## Problems to work on
A) Repeat the SQL Server Profiler text word for word, starting with "There are 2" and going on through "SELECT count(*)".
B) According to the SQL Server Profiler text, what does setting status = 2 do to a trace?

## Document text
BEGIN
Friday, 16 October 2009

SQL Server Profiler

There are 2 ways to run SQL Profiler

• Run the SQL Profiler client tool through the GUI
• Server-side tracing where events are saved to a physical file on the server by using SQL Server system stored procedures and functions.

To view the number of traces running:

SELECT count(*)
FROM :: fn_trace_getinfo(default)
WHERE property = 5 and value = 1


To obtain more detail about the active traces:-

SELECT *
FROM :: fn_trace_getinfo(default)


To stop a trace using the traceid:-

EXEC sp_trace_setstatus 1, @status = 0
EXEC sp_trace_setstatus 1, @status = 2


status = 0 stops the trace
status = 2 closes the trace and deletes its definition from the server

A sample output :-

traceid,property,value
1,1,2
1,2,D:\MSSQL10.MSSQLSERVER\MSSQL\Log\log_1504.trc
1,3,20
1,4,NULL
1,5,1


This means

Result Set Description
Traceid Unique identifier for the trace
Property = 1 Configured trace options
Property = 2 Trace file name
Property = 3 Max file size for the *.trc file
Property = 4 Stop time for the trace session
Property = 5 Current trace status (1 = On and 0 = Off)
Value Current value for the traceid\property combination

The Default trace
The default trace great for diagnosing performance problems, finding deadlocks, and auditing security information.The default trace does not capture all trace events, but it captures key information such as auditing events, database events, error events, full text events, object creation, object deletion and object alteration. It also captures log growth events which can be invaluable to troubleshooting disk capacity problems.
END
## Data supplied
BEGIN
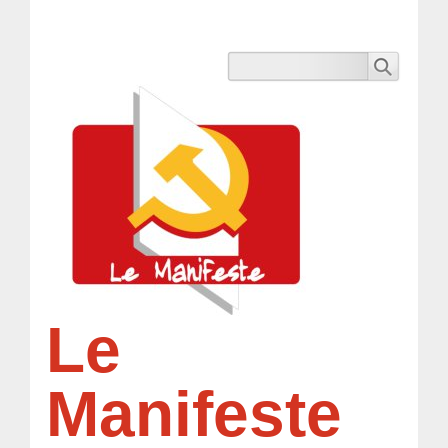
Le
Manifeste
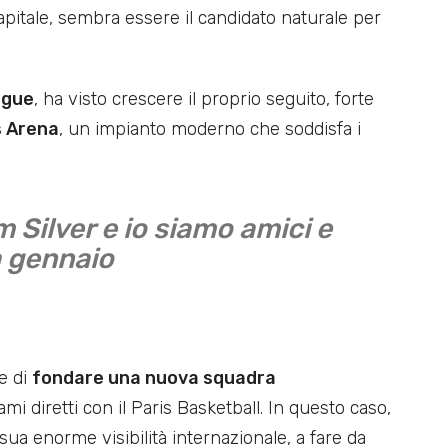
capitale, sembra essere il candidato naturale per
ague
, ha visto crescere il proprio seguito, forte
s Arena
, un impianto moderno che soddisfa i
 Silver e io siamo amici e
a gennaio
e di
fondare una nuova squadra
 diretti con il Paris Basketball. In questo caso,
 sua enorme visibilità internazionale, a fare da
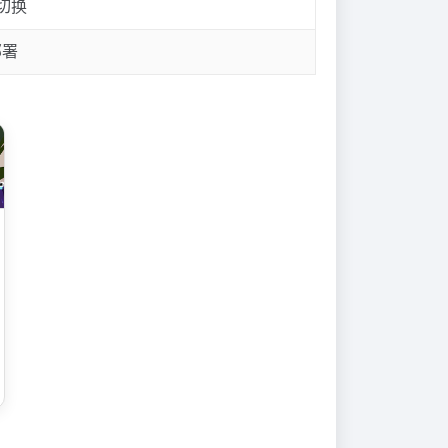
切换
部署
END
## Responses per task
A)
There are 2 ways to run SQL Profiler

• Run the SQL Profiler client tool through the GUI
• Server-side tracing where events are saved to a physical file on the server by using SQL Server system stored procedures and functions.

To view the number of traces running:

SELECT count(*)

B) It closes the trace and deletes its definition from the server.